(Saved entries)
· · · · · · ·

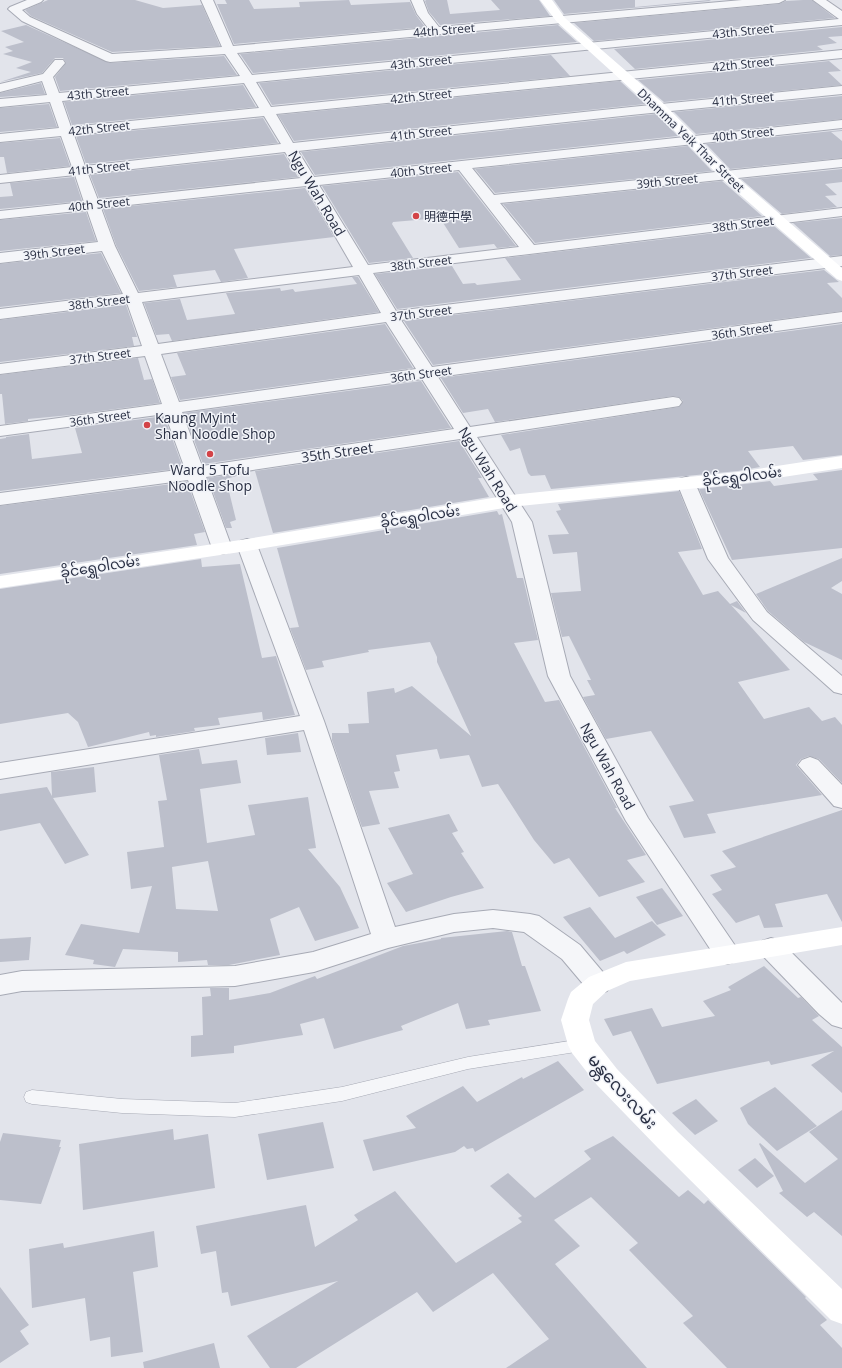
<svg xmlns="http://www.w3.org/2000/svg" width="842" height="1368" font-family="'Open Sans','Noto Sans SC','Noto Sans Myanmar',sans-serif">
	<rect width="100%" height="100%" fill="#e2e4eb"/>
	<!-- building -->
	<g fill="#bcbfcb" fill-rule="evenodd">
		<path d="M48,0H135L163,8L202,5L220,46L112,52L31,16L25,10Z"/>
		<path d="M225,0H249L254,9L300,7L299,2L349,0L351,5L410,2L416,15L425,27L234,44L217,4H227Z"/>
		<path d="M426,0H447L450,14L500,10L491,0H539L550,16L440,25L429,12L425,1Z"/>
		<path d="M554,0H635V7L709,0L711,1L564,14Z"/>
		<path d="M803,0H812L835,18L594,41L574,23L779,4L786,1Z"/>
		<path d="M26,25L110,63L224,56L237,75L60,91L55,77L66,63L63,58H55L42,73L0,82L31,72L16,68L32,62L3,54L13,51L5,47L24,42L1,31Z"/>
		<path d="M558,25L577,42L253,73L240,54Z"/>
		<path d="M842,27V36L828,37L837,43L817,46L823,50L635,69L614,49Z"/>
		<path d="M551,55L570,76L272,105L259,83Z"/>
		<path d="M829,61L841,71L828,72L842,85L664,102L638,80Z"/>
		<path d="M620,81L645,104L294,141L278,115Z"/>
		<path d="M41,83L45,94L0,97V93Z"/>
		<path d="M243,85L256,107L72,125L64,102Z"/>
		<path d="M842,96V119L696,134L674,112Z"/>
		<path d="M49,104L57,127L0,132V108Z"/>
		<path d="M656,114L678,136L315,175L301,152Z"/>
		<path d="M263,118L278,143L86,164L76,136Z"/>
		<path d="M842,130V131L831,132L842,141V158L730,169L706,144Z"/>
		<path d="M60,138L70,166L7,173L4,157H0V143Z"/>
		<path d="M688,146L712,171L495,193L475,169Z"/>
		<path d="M284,154L298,177L99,198L90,175Z"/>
		<path d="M842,169V182L825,184L837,195L825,196L837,207L782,214L741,179Z"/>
		<path d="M458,172L516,246L497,248L494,244L459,248L440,218L393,222L392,224L413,258L369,263L322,186Z"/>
		<path d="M74,177L82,201L0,209V197L13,196L10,183Z"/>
		<path d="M722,181L762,216L535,243L503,204Z"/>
		<path d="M305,188L334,237L234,249L248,278L221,282L215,270L173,275L177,287L139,291L116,245L103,209Z"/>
		<path d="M86,212L96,241L0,251V220Z"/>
		<path d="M842,218V255L830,256L793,223Z"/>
		<path d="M774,226L811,258L397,309L375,274L452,266L463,284L475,283L477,285L521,280L505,258Z"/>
		<path d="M101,253L121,293L0,307V264Z"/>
		<path d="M824,270L839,282L827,283L842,298V311L433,365L404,321Z"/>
		<path d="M352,277H358L379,312L172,341L169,334L156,335L144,303L180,299L187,320L235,314L226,293L280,288L281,291L293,289L295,292L357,284Z"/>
		<path d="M126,305L137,337H132L134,346L0,362V320Z"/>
		<path d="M385,324L413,368L180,400L171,377L186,375L177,353Z"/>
		<path d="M842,324V455L803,460L793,446L748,451L760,467L738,471L551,489L545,475L531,476L528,473L520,448L510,451L501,435L679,407L683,401L679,397L673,396L495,422L488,409L463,413L441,378Z"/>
		<path d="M138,358L144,380L152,379L160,403L71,415L28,419V421L5,424L2,394H0V375Z"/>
		<path d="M421,381L451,428L203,464L184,413Z"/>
		<path d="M164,416L183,468L0,491V439L6,438V437L29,434L32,459L82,453L75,428Z"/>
		<path d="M459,441L482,478H478L489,497L273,533L255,471Z"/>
		<path d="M842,470V548L732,560L699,489L770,481L774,486L818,480L813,474Z"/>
		<path d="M254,471L226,479L236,520L230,522L232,528H226L208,478Z"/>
		<path d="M187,482L205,532L194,534L197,545L0,574V506Z"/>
		<path d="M679,491L702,549L678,552L703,595L718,591L730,604L737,601L746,613L731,605L790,670L738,682L764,719L809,707L822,721L835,717L842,725V783L819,759L809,756L801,759L796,765L822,795L707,814L716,833L684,838L669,806L694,801L651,731L606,739L583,697L595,695L587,680H591L569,636L562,637L551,593L581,591L577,552L553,554L548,535L569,534L556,511L561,510L558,504Z"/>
		<path d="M497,511L499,515L502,514L517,578H523L538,640L514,643L545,702L559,700L617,808H615L646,855L627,860L645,882L599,897L569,858L554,864L534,840L498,784L482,787L469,755L440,759L437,749L396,755L400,771L394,772L399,788L369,791L380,824L362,827L332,740V733H349L348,724L369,723L367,692L394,688L395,693L412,686L471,736L437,662V657L430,642L368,650L369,652L322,661L324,667L306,670L290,628L299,627L277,548Z"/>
		<path d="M842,558V581L831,588L842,594V660L804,642L768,611L756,594Z"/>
		<path d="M201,559L202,567L240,564L262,658L276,656L295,715L263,720L262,712L218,718L220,725L194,728L195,731L156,737V735L150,736L149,732L88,747L78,722L68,713L0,724V589Z"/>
		<path d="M298,733L301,752L267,755L265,738Z"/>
		<path d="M199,749L202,764L237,760L241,783L200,789L207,843L255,835L248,805L308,797L316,848L308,849L340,887L359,928L315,941L299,907L270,919L280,955L229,965H208L207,960L178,962V952L123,949L115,967L93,964L94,960L65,955L81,924L139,933L152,886L131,889L127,852L164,847L158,801L167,800L159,755ZM208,861L218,911L176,909L172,867Z"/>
		<path d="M94,767L96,792L53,798L89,855L65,864L40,823L0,831V794L47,787L52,796L51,772Z"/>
		<path d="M842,810V922L827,894L775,904L783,927L764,928L759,915L736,923L712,894L722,890L710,875L736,867L722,851Z"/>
		<path d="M449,814L458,831L452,833L464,852L461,853L484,888L451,897L406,912L387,883L413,874L388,828Z"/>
		<path d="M662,888L683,916L657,925L636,897Z"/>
		<path d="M590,907L615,938L652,921L666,935L627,954L624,951L600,961L563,917Z"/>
		<path d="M507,931L512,932L522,966H525L541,1011L488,1020L490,1025L466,1029L458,1003L401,1026L403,1030L334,1049L324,1018L300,1024L303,1035L234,1046V1053L191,1057V1036L203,1035L202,997L211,996L210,988H229V1000L270,993L315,976L317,979L403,946L441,939V938Z"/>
		<path d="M31,937L29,960L0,962V939Z"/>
		<path d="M764,966L798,998L801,997L819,1016L812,1020L842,1047V1093L811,1065L834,1051L771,1065L769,1061L657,1084L631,1031L613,1036L604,1019L652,1008L662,1027L715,1016L703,1001L731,990L728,987Z"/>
		<path d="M558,1061L584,1090L475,1152L473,1148L467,1149L464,1146L455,1152L373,1171L363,1140L416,1128L406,1116L463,1086L477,1102L522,1077L523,1079Z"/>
		<path d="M775,1087L817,1126L777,1151L748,1124L740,1108Z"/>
		<path d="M696,1099L718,1121L695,1135L672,1113Z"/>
		<path d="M842,1110V1236L814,1212L807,1217L779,1193L783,1191L759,1144L760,1143L805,1183L838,1159L809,1132Z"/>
		<path d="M323,1122L334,1168L267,1180L258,1134Z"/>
		<path d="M173,1129L174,1140L208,1134L215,1188L83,1210L79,1144Z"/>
		<path d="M3,1133L61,1140L59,1147H61L41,1204L0,1200V1142Z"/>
		<path d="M613,1136L679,1197L688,1190L704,1204L708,1200L806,1297L805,1298L827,1320L820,1325L842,1348V1368H727L683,1323L693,1316L629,1250L638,1243L591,1197L554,1220L580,1246L555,1264L647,1368H506L549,1339L493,1273L433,1312L417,1292L296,1368H270L247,1336L338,1281L231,1306L228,1292L222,1293L216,1251L201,1254L196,1226L306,1205L315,1247L358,1220L354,1215L395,1191L456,1263L522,1222L518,1218L522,1216L490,1186L508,1173L535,1198L591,1159L584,1151Z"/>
		<path d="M755,1158L774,1176L757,1188L738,1170Z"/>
		<path d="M154,1231L158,1267L133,1272L143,1352L111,1357L110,1337L90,1341L85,1298L32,1308L29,1249L63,1243L64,1248Z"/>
		<path d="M0,1287L29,1325L20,1331L29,1344L0,1363Z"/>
		<path d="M214,1343L220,1368H144L143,1362Z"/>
	</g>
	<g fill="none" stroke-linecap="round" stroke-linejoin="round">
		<!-- lane casing -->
		<g stroke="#a7aab5" stroke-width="1">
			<path id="lane" d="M582,1039L588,1041L590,1045L588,1049L582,1051L468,1069L342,1101L235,1117L122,1113L32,1104L26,1102L24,1097L26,1092L32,1090L122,1099L235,1103L342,1087L468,1057Z"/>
		</g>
		<!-- street casing -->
		<g stroke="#a7aab5" stroke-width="2">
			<g id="street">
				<path d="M27,0H43L41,2L22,10L30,17L112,54L222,47L201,0H213L233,46L428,28L417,14L411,0H423L428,13L439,27L742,0H785L779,3L237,53L252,75L839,19L813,0H826L842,11V25L256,82L271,107L842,50V58L276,114L293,143L631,107L842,86V94L631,115L298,151L314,177L842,120V128L472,168L494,195L842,159V167L500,203L534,245L842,208V216L373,273L396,311L842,256V266L401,320L432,367L842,312V322L438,377L470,427L673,397L679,398L682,402L679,406L673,407L477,437L532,522L570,676L648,818L736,947L740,954L736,961L727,964L718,961L626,821L548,676L512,522L460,439L206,477L232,548L229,552L222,554L215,552L212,548L188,480L0,505V493L185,469L165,414L0,436V426L162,404L145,356L0,374V364L142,346L127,303L0,319V309L123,294L102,251L0,263V253L98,242L87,210L0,219V211L84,202L75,175L0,183V175L72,167L61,136L0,142V134L59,128L50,102L0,107V99L47,95L42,81L0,92V84L43,74L55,60H63L65,63L53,77L59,93L240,76L225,54L110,62L106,61L22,21L8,9L10,7ZM244,83L259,108L71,127L62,101ZM264,116L281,144L85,166L74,135ZM285,152L301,178L98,200L88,174ZM459,170L519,247L368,265L319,185ZM306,186L353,267L138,293L115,246L101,208ZM359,275L381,313L158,344L142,302ZM386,322L416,369L179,402L161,354ZM422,379L454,429L202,466L182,412Z"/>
				<path d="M686,477L693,479L695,483L728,558L767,612L842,676V694L834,692L753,620L708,559L677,483L679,479Z"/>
				<path d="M247,539L254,541L257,545L324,721L395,927L454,914L493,910L530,914L539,916L580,945L607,977L611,984L607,991L598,994L589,991L562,959L524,932L493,928L454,932L388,948L314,972L235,986L22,991L0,995V975L22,971L235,966L313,952L371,934L304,730L0,779V763L300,716L237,545L240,541Z"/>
				<path d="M810,757L818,760L842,785V808L834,806L798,765L802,760Z"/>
				<path d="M771,938L780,941L842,1003V1028L832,1025L819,1014L762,955L758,948L762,941Z"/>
			</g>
		</g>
		<!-- lane -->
		<use href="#lane" fill="#f5f6f9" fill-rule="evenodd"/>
		<!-- street -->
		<use href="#street" fill="#f5f6f9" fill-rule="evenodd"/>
		<!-- secondary -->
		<g fill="#fff" fill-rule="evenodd">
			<path d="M540,0H552L565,18L664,104L731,172L842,268V281L837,279L721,178L654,110L557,22Z"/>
			<path d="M842,456V468L738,484L510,507L247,551L0,588V576L247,539L510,495L738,472Z"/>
			<path d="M842,927V945L630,981L607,991L593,1004L589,1020L595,1041L617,1069L678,1132L842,1289V1324L831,1320L658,1148L597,1085L572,1053L568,1045L561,1020L568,999L571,992L589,977L626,962Z"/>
		</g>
	</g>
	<!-- markers -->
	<g fill="#d34347" stroke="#f1f3f8" stroke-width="1.5">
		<circle cx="416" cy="216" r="4"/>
		<circle cx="147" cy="425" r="4"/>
		<circle cx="210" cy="454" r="4"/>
	</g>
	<g text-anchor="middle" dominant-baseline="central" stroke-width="3" stroke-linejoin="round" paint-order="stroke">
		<!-- far-street labels -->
		<g font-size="12" fill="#292f43" stroke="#f1f3f8">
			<text transform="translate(444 30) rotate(-5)">44th Street</text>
			<text transform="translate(743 31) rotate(-6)">43th Street</text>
			<text transform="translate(421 62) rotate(-6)">43th Street</text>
			<text transform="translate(743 64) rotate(-6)">42th Street</text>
			<text transform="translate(98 93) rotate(-5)">43th Street</text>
			<text transform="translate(421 96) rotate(-6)">42th Street</text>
			<text transform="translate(743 99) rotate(-5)">41th Street</text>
			<text transform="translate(99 128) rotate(-6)">42th Street</text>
			<text transform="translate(421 133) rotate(-6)">41th Street</text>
			<text transform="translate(743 134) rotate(-6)">40th Street</text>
			<text transform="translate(691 140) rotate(44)">Dhamma Yeik Thar Street</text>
			<text transform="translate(99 168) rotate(-6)">41th Street</text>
			<text transform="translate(421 170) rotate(-6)">40th Street</text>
			<text transform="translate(667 181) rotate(-6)">39th Street</text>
			<text transform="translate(99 204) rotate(-6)">40th Street</text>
			<text transform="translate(743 224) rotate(-7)">38th Street</text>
			<text transform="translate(54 252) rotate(-7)">39th Street</text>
			<text transform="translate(421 263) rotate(-7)">38th Street</text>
			<text transform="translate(742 273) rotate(-7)">37th Street</text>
			<text transform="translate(99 302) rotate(-7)">38th Street</text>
			<text transform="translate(421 313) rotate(-7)">37th Street</text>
			<text transform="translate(742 331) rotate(-8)">36th Street</text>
			<text transform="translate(100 356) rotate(-7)">37th Street</text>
			<text transform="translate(421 374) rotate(-8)">36th Street</text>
			<text transform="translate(100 418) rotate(-8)">36th Street</text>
		</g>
		<!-- far-poi labels -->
		<g font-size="12" fill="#292f43" stroke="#f1f3f8" text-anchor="start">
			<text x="424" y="216">明德中學</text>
		</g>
		<!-- street labels -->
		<g font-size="14" fill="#292f43" stroke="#f1f3f8">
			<text transform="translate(317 193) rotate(59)">Ngu Wah Road</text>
			<text transform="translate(337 452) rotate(-8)">35th Street</text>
			<text transform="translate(488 469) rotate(58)">Ngu Wah Road</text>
			<text transform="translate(742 476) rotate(-7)">ခိုင်ရွှေဝါလမ်း</text>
			<text transform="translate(420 516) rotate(-9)">ခိုင်ရွှေဝါလမ်း</text>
			<text transform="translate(100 566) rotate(-9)">ခိုင်ရွှေဝါလမ်း</text>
			<text transform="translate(608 766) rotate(61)">Ngu Wah Road</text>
		</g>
		<!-- poi labels -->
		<g font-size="14" fill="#292f43" stroke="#f1f3f8" text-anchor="start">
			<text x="155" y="417">Kaung Myint<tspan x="155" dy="16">Shan Noodle Shop</tspan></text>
			<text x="210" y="469" text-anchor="middle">Ward 5 Tofu<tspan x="210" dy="16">Noodle Shop</tspan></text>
		</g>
		<!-- near-street labels -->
		<g font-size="17" fill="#292f43" stroke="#f1f3f8">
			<text transform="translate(623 1091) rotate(48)">မန္တလေးလမ်း</text>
		</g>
	</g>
</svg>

· · · · · · ·

**Activity:**
Whenever a line of the entries contains "linejoin", it counts toward the total; state that total alone.

**Solution:**
2